> What the exercise asks
In the listing below, locate the lines that hold "values" and copy them.

> Provided information
──────────────────────────────

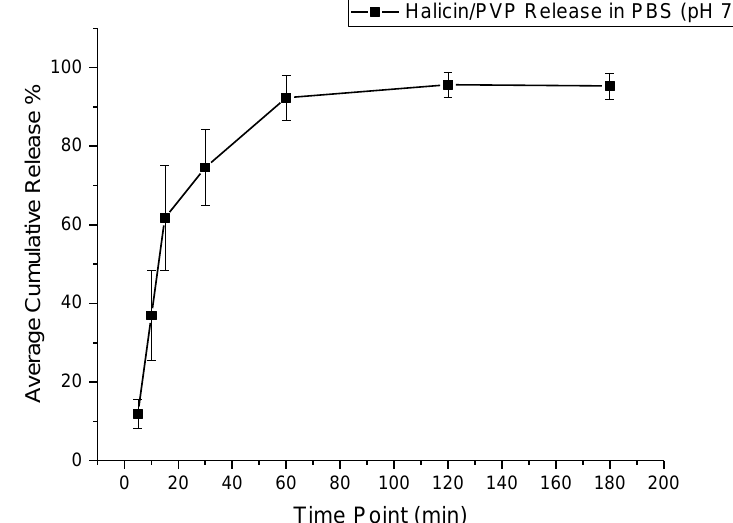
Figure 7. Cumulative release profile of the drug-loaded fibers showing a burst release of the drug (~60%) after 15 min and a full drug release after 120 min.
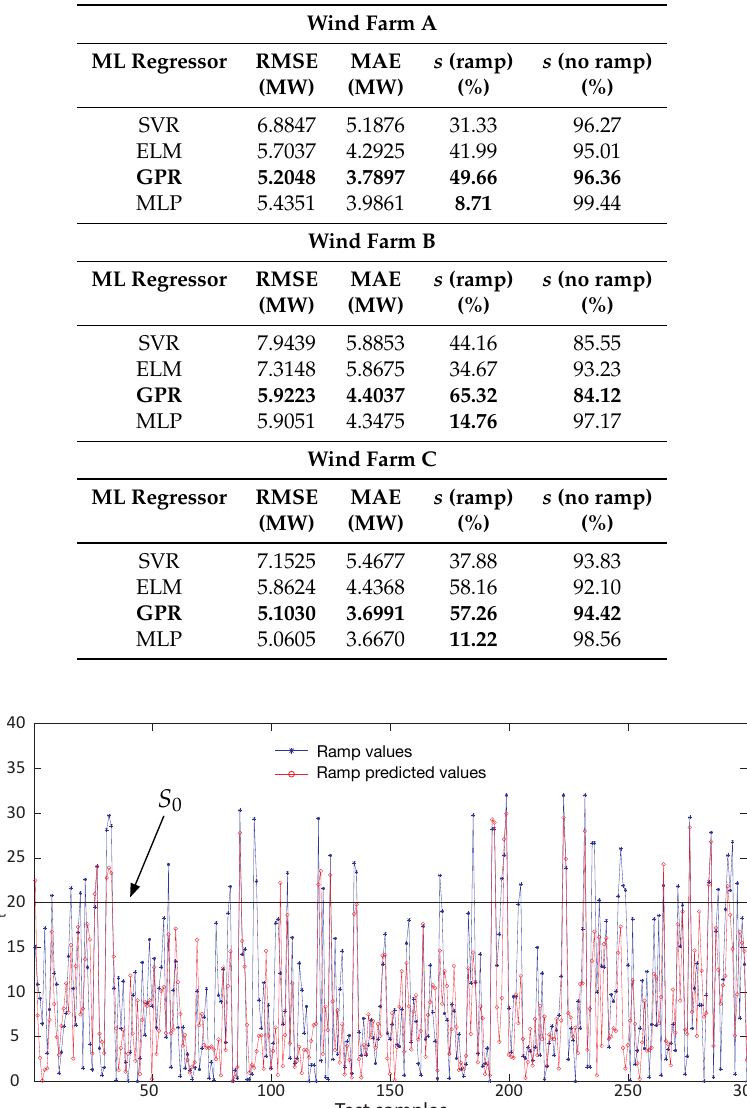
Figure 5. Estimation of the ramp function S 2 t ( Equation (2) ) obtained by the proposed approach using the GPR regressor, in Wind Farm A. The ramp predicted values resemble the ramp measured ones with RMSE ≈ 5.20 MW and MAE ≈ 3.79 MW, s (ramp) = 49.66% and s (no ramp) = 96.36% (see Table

──────────────────────────────

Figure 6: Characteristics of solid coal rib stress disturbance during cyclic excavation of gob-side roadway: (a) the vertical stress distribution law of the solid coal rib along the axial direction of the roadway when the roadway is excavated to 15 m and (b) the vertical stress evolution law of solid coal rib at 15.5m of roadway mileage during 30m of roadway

──────────────────────────────

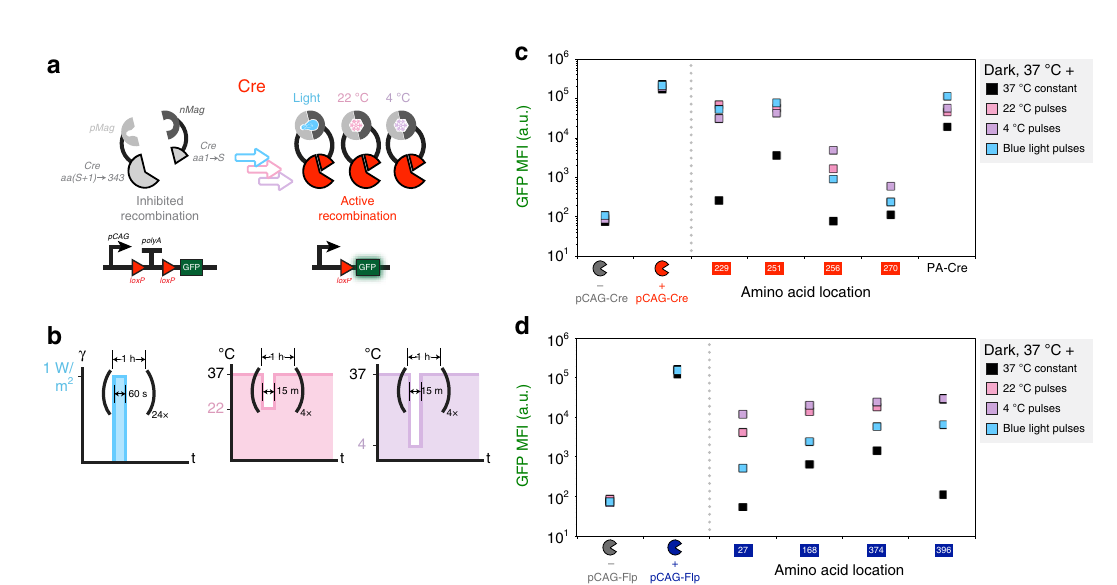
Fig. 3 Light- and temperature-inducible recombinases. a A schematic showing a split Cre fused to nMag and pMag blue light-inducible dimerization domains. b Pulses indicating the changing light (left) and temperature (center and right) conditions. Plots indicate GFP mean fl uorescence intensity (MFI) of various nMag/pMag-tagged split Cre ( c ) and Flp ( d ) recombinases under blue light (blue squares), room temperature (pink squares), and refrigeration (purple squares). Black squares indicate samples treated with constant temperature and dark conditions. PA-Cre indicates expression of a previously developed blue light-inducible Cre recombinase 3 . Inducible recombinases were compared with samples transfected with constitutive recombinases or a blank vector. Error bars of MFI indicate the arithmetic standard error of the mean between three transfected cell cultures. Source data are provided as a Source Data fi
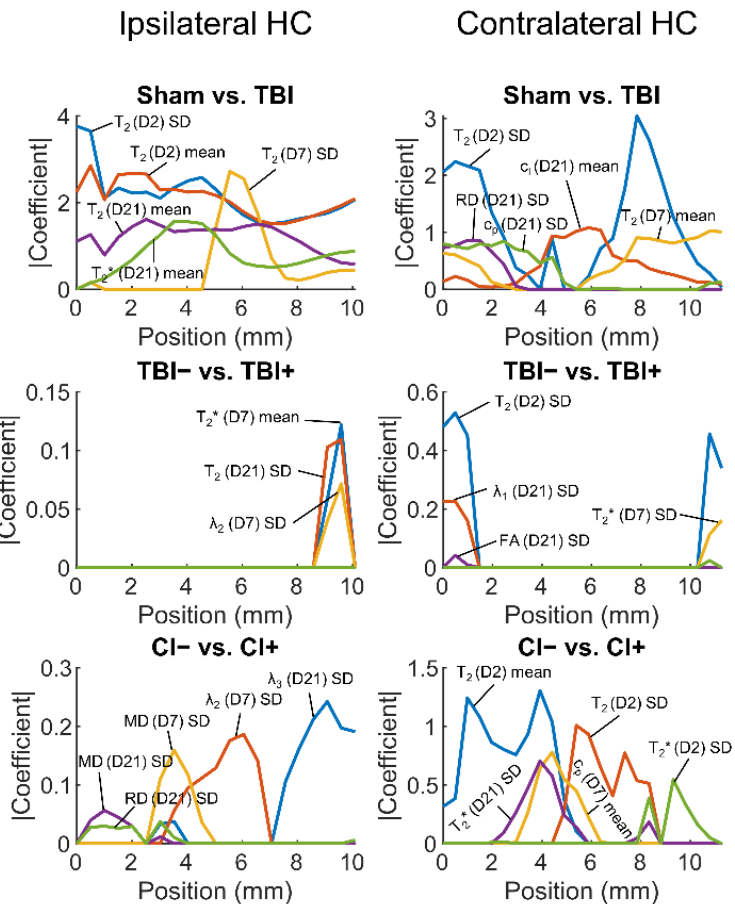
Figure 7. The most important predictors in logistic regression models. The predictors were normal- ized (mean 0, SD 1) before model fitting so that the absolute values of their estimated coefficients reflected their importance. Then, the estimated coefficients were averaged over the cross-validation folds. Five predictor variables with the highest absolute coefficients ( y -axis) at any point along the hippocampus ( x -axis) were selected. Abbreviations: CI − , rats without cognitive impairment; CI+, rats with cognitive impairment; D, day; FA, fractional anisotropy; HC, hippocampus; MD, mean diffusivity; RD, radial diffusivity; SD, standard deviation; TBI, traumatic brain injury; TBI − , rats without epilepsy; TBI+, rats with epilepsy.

──────────────────────────────

> Task output
Figure 5. Estimation of the ramp function S 2 t ( Equation (2) ) obtained by the proposed approach using the GPR regressor, in Wind Farm A. The ramp predicted values resemble the ramp measured ones with RMSE ≈ 5.20 MW and MAE ≈ 3.79 MW, s (ramp) = 49.66% and s (no ramp) = 96.36% (see Table
Figure 7. The most important predictors in logistic regression models. The predictors were normal- ized (mean 0, SD 1) before model fitting so that the absolute values of their estimated coefficients reflected their importance. Then, the estimated coefficients were averaged over the cross-validation folds. Five predictor variables with the highest absolute coefficients ( y -axis) at any point along the hippocampus ( x -axis) were selected. Abbreviations: CI − , rats without cognitive impairment; CI+, rats with cognitive impairment; D, day; FA, fractional anisotropy; HC, hippocampus; MD, mean diffusivity; RD, radial diffusivity; SD, standard deviation; TBI, traumatic brain injury; TBI − , rats without epilepsy; TBI+, rats with epilepsy.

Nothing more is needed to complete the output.